Indiana completed one of the most improbable worst-to-first rises the game has ever seen, defeating Miami 27-21 in Miami Gardens to claim the College Football Playoff national championship.
The catalyst was Heisman Trophy winner Fernando Mendoza, whose fearless fourth-down dive into the end zone stretched Indiana’s lead to 10 in the fourth quarter and later helped steady the Hoosiers when Miami cut the margin to three. Two years ago, when Curt Cignetti arrived in Bloomington, a perfect season would have sounded like fantasy. On this night, it became fact.
With Miami driving for a potential go-ahead touchdown in the final minute, Jamari Sharpe stepped in front of Carson Beck’s throw, ending the Hurricanes’ hopes and cementing Indiana’s title.
“We’re 16-0, national champions. One of the greatest sports stories of all time,” Cignetti said.
Indiana’s postseason run was as emphatic as its ending. The Hoosiers demolished Alabama 38-3 in the Rose Bowl, then overwhelmed Oregon 56-22 in the semifinal, earning a championship matchup in Miami’s own stadium.
The win denied the Hurricanes a long-awaited sixth national title and kept Mario Cristobal from becoming the program’s fifth championship-winning coach.
Indiana now joins Yale’s 1894 squad as the only teams in major-college history to finish 16-0.
The landscape around them has changed dramatically since Yale’s era. Modern college football is dominated by entrenched powers with deep pockets and decades of tradition. Since 2009, only eight programs — names like Ohio State, Alabama, Georgia, and Michigan — had claimed national titles. Indiana, meanwhile, had managed just three bowl wins in 126 seasons and spent decades as a footnote for the sport’s elite.

### [Data provided]

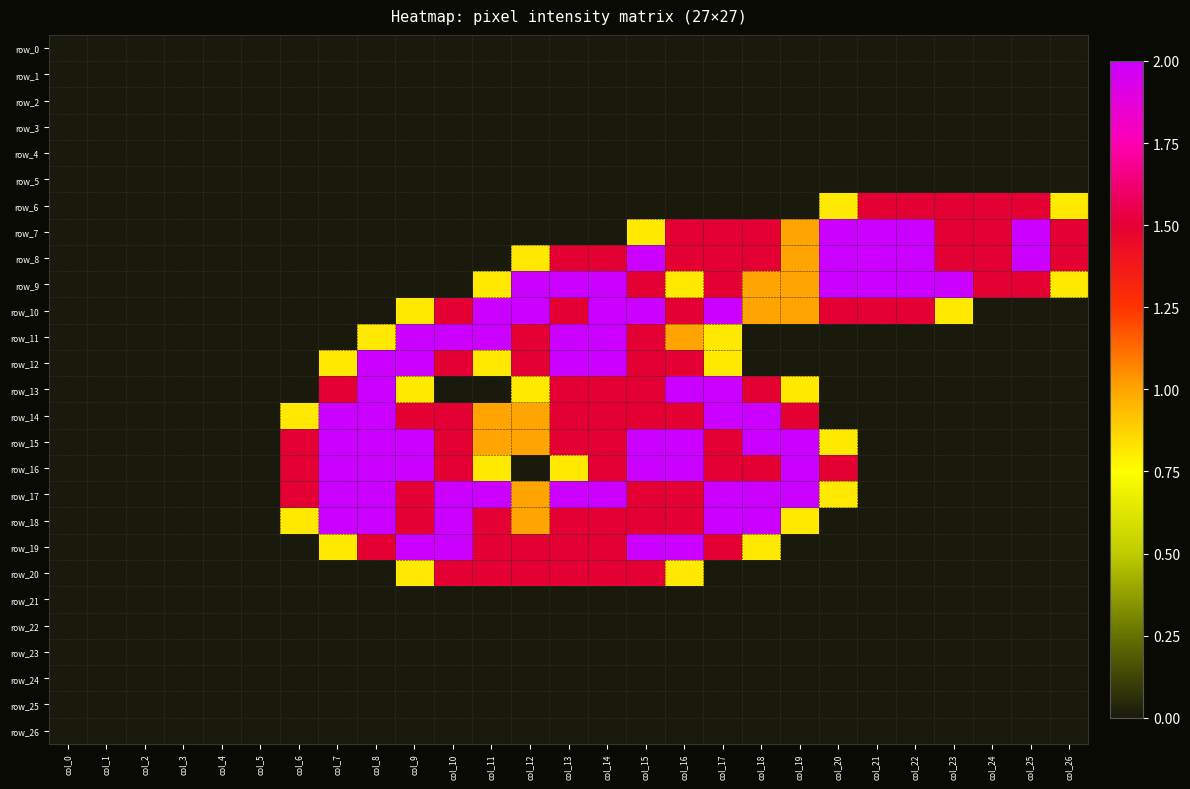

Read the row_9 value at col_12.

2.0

---

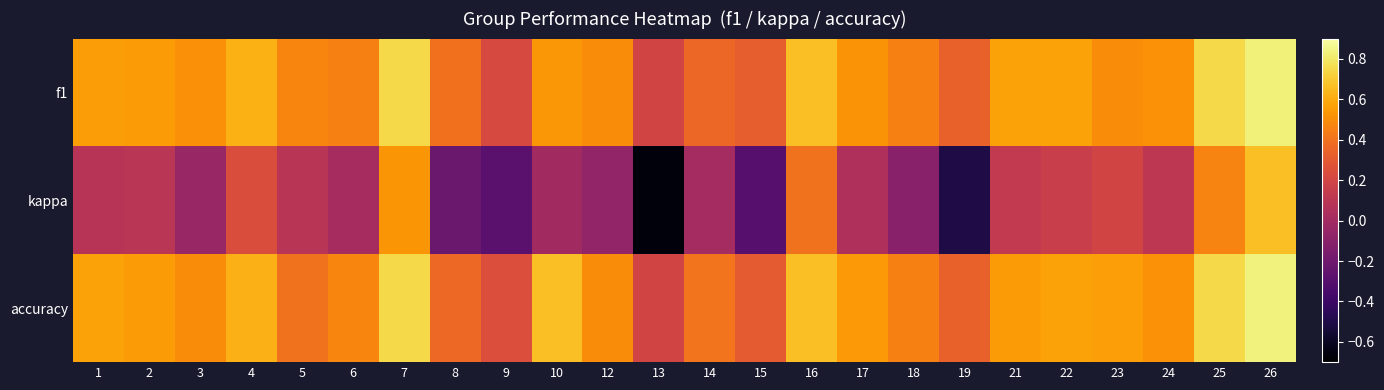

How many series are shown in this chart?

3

### [Exercise set]
• 1. Return the part of the Indiana championship passage starting with "Indiana completed one" and going on through "it became fact.", copied word for word.
• 2. According to the Indiana championship passage, what was the score of the Hoosiers' Rose Bowl win over Alabama?

### [Responses to the exercise]
• 1.
Indiana completed one of the most improbable worst-to-first rises the game has ever seen, defeating Miami 27-21 in Miami Gardens to claim the College Football Playoff national championship.
The catalyst was Heisman Trophy winner Fernando Mendoza, whose fearless fourth-down dive into the end zone stretched Indiana’s lead to 10 in the fourth quarter and later helped steady the Hoosiers when Miami cut the margin to three. Two years ago, when Curt Cignetti arrived in Bloomington, a perfect season would have sounded like fantasy. On this night, it became fact.

• 2. 38-3